• Primary care operating model calls for GPs to create hot and cold hubs to see patients with and without covid-19 symptoms
  • But researcher warns some hubs could become “lightning rods for contagion”

New hubs for GPs to treat patients with covid-19 symptoms could become “lightning rods” for contagion, a primary care researcher has warned.

Primary care doctors are meant to be seeing only a handful of patients face-to-face during the coronavirus pandemic, after NHS England told them to do remote consultations “as a default”.

For those who need a face-to-face consultation or routine procedure such as an immunisation, NHSE has told primary care to segregate covid-symptomatic from asymptomatic patients.

It suggested GPs could use different physical locations with a “hot hub” to treat symptomatic patients and a “cold hub” for asymptomatic patients. Practices can also choose to do this through zoning within a health centre.

However, Trish Greenhalgh, professor of primary care health sciences at the University of Oxford, told HSJ the hot hubs carry a potential risk of spreading the virus if they are not managed properly.

She believes they could work “but only if they’re used properly as part of a system where we default to video almost every case”.

She carried out a straw poll of GPs shortly after NHSE published the new operating model to gauge the views of primary care and guide her research. It was not an empirical study, she cautioned, but said some had flagged the risk that patients who should remain in self-isolation could be diverted to the hot hub.

She added: “What I think is going to happen and what some of the other GPs are saying… is ‘well, we’re already completely stretched so anyone who rings up who we can’t cope with and they sound like they’ve got covid, we’ll send them to the hot hub’.”

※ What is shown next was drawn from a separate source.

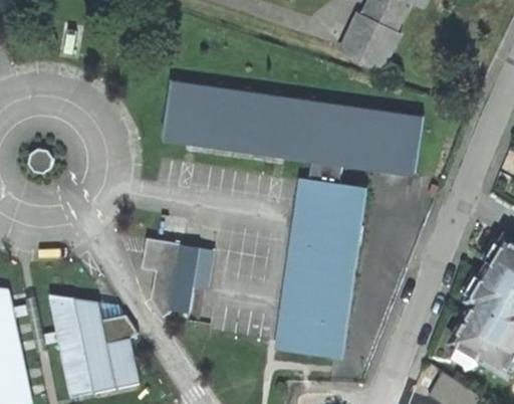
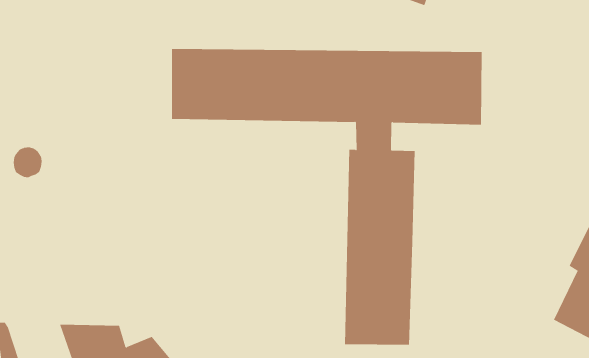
building: [143,238,201,316] -> none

“Of course, what that’s going to do [is] these hot hubs could become lightning rods for contagion. So, people who should be self-isolating at home will come to the hot hub, give it to the staff… and they will then go back into their surgeries after a couple of days working in the hot hub and they’ll contaminate their surgeries.”

Professor Greenhalgh, a leading expert on primary care health care who has led evidence reviews around covid-19 for NHS England, said there is significant uncertainty around the hub policy, and more research is urgently needed to assess its impact and consequences.

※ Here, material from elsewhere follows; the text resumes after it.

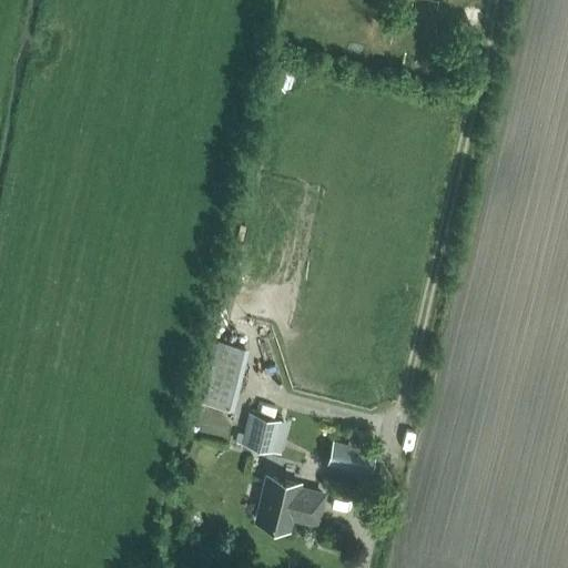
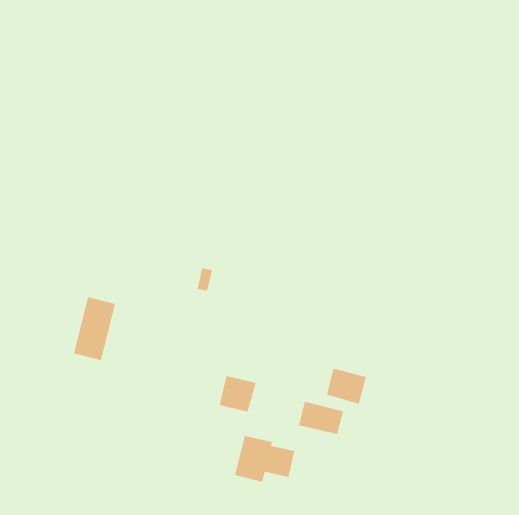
building: [201,344,247,414] -> [73,297,116,361]
building: none -> [326,368,367,405]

The Surrey Heartlands Integrated Care System published its own plan for primary care on 16 March which said the system would be creating a hot site-cold site system.

David Triska, a GP and system planner in the ICS, told HSJ there will undoubtedly be patients that need to be seen face-to-face.

In the early stages of the pandemic, there will be capacity in primary care to provide this, he explained. But as more clinicians are self-isolating with covid-19 symptoms, it will be key to provide contingency capacity to ensure those patients do not then default to secondary care and going to emergency departments.